BeyondTrust patched a critical pre-authentication remote code execution vulnerability in its Remote Support and Privileged Remote Access products. CVE-2026-1731 carries a near-maximum CVSSv4 score of 9.9—an unauthenticated attacker can execute arbitrary commands by sending specially crafted requests. No user interaction required.

The timing is bad. BeyondTrust's privileged access products are security infrastructure. Organizations deploy them specifically to control and monitor sensitive access. A pre-auth RCE in that infrastructure is particularly damaging because it compromises the tools meant to protect everything else.

What's Vulnerable

Rapid7's analysis confirmed the affected products and versions:

• Remote Support: Versions 25.3.1 and earlier. Fixed in 25.3.2
• Privileged Remote Access: Versions 24.3.4 and earlier. Fixed in 25.1.1

The vulnerability stems from improper neutralization of special elements used in OS commands—a command injection flaw in the web interface. Successful exploitation gives attackers command execution in the context of the site user, a privileged account with significant system access.

11,000 Systems Exposed

Internet-wide scanning identified approximately 11,000 BeyondTrust Remote Support and Privileged Remote Access instances directly exposed to the internet. These are prime targets. Any unpatched system is one HTTP request away from full compromise.

BeyondTrust applied patches to SaaS customers automatically on February 2, 2026. Self-hosted customers need to manually apply updates unless they've enabled automatic security updates—a configuration many enterprises disable to maintain change control.

No Active Exploitation—Yet

BeyondTrust says there's no evidence of active exploitation in the wild. That window won't last long. The vulnerability is trivial to exploit once details circulate, and 11,000 exposed targets make attractive hunting ground.

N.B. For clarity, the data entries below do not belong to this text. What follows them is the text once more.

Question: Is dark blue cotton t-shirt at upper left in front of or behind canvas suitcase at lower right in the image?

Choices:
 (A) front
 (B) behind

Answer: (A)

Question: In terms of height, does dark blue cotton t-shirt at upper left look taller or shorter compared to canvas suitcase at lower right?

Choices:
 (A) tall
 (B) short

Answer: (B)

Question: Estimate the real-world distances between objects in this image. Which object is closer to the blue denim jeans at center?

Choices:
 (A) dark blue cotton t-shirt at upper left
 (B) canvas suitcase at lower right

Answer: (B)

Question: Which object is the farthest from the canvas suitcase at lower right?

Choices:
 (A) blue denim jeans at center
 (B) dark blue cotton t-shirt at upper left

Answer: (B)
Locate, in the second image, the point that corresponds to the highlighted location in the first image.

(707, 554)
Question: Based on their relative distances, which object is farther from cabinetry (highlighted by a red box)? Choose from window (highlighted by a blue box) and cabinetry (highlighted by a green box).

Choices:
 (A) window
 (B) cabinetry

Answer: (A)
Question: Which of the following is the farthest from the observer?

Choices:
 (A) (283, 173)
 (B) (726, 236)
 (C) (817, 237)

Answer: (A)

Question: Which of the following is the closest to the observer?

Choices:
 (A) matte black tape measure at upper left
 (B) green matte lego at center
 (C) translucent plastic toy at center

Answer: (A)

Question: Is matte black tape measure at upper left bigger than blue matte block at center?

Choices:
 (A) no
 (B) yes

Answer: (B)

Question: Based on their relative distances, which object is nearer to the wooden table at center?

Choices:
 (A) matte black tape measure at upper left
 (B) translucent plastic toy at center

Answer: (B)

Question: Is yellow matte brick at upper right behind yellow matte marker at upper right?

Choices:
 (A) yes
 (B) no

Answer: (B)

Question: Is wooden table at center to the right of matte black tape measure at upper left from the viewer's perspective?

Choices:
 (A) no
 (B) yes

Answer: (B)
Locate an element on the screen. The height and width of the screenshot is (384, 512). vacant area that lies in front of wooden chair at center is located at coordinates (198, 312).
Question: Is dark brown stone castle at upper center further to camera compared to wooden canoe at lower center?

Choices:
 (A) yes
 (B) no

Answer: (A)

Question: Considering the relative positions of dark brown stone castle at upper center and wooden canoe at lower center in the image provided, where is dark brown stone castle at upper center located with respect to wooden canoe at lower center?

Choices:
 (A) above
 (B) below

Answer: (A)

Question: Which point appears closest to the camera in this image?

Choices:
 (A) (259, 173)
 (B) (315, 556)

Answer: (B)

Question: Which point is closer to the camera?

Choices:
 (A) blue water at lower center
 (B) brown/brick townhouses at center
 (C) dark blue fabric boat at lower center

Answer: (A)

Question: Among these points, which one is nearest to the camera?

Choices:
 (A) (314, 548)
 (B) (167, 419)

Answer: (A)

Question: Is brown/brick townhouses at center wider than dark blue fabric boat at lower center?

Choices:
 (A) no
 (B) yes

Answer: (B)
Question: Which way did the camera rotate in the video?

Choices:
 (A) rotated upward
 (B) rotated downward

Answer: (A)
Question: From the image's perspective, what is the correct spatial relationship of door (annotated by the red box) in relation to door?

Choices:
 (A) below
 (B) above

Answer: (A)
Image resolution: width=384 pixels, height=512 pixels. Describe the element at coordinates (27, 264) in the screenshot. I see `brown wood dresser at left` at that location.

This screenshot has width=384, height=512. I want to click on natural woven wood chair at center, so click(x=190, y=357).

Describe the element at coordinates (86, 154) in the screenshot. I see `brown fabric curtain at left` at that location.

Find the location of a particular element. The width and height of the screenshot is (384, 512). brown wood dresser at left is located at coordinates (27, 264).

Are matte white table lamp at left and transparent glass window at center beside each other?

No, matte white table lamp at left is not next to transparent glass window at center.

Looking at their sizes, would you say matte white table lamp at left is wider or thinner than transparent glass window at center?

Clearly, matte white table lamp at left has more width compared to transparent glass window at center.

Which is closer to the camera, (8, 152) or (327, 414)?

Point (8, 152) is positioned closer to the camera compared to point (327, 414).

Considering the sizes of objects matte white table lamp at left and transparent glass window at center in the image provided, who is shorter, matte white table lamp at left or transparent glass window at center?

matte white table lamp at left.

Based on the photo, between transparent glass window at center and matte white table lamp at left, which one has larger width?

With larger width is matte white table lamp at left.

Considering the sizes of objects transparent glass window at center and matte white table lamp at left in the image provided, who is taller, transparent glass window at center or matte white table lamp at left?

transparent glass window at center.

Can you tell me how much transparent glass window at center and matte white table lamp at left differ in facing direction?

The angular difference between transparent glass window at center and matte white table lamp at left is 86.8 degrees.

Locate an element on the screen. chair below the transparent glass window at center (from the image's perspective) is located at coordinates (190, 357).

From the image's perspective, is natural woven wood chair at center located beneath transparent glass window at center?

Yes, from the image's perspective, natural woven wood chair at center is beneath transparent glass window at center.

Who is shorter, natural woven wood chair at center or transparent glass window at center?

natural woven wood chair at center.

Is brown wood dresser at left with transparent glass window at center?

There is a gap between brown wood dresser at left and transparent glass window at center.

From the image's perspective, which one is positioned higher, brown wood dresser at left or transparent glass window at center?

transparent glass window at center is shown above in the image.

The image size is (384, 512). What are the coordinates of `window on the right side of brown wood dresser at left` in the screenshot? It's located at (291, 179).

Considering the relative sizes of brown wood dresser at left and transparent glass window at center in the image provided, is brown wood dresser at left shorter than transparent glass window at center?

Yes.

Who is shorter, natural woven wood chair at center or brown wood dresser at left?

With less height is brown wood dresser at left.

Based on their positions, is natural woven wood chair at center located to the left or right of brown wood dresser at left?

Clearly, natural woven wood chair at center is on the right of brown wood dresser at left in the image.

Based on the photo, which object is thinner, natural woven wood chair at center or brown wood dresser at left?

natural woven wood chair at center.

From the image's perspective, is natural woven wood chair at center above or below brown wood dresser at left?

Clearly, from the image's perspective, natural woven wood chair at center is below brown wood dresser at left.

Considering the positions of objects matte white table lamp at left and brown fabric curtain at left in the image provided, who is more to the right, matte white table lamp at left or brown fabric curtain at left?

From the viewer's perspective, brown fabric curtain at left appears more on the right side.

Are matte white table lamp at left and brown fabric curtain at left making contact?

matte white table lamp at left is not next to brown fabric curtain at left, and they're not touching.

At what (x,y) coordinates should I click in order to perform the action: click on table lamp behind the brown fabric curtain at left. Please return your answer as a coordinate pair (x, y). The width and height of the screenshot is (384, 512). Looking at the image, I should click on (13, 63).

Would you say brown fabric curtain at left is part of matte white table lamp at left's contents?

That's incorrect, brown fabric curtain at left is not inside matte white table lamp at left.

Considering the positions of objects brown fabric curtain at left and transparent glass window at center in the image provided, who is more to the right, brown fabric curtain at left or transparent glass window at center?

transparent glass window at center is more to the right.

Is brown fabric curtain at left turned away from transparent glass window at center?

The company that discovered the vulnerability disclosed it responsibly on January 31, 2026. BeyondTrust shipped patches within days. The speed suggests they understood the severity—CVSS 9.9 isn't something you sit on.

Why Remote Access Tools Are High-Value Targets

Remote access products like BeyondTrust's offerings are installed specifically to provide privileged access to systems. Compromising them gives attackers:

• Legitimate access pathways: Traffic through remote access tools looks normal. Security teams expect to see it.
• Broad network reach: These tools typically have access to many systems across the environment.
• Credential exposure: Sessions through privileged access tools often involve sensitive credentials.
• Audit trail manipulation: Attackers who control the audit system can cover their tracks.

We've seen this pattern before. The SmarterMail vulnerability that CISA added to its KEV catalog last week also targeted infrastructure software—ransomware operators exploiting the very tools organizations use to manage their environments.

Mitigation and Detection

Patch immediately: Self-hosted customers should apply updates now. If automatic updates are disabled, manually upgrade to Remote Support 25.3.2+ or Privileged Remote Access 25.1.1+.

Limit network exposure: BeyondTrust products shouldn't be directly exposed to the internet without additional access controls. Put them behind VPNs or zero-trust network access solutions.

Review logs: Check web server logs for unusual requests to the BeyondTrust interface, particularly from unfamiliar IP addresses or with unusual parameters.

Monitor for IOCs: As exploitation details emerge, security vendors will publish indicators. Subscribe to BeyondTrust's security advisories and your threat intelligence feeds.

Timeline Pressure

The gap between patch availability and active exploitation has collapsed in recent years. State-sponsored groups weaponize vulnerabilities within days of disclosure, as we documented with APT28's rapid exploitation of the Microsoft Office zero-day last month.

CVE-2026-1731 affects privileged access infrastructure with 11,000 exposed instances and a straightforward exploitation path. CISA's recent directive on edge device replacement underscores how seriously federal authorities view exposed security infrastructure. If you're running affected BeyondTrust products, patch today. The attackers scanning for this vulnerability aren't waiting.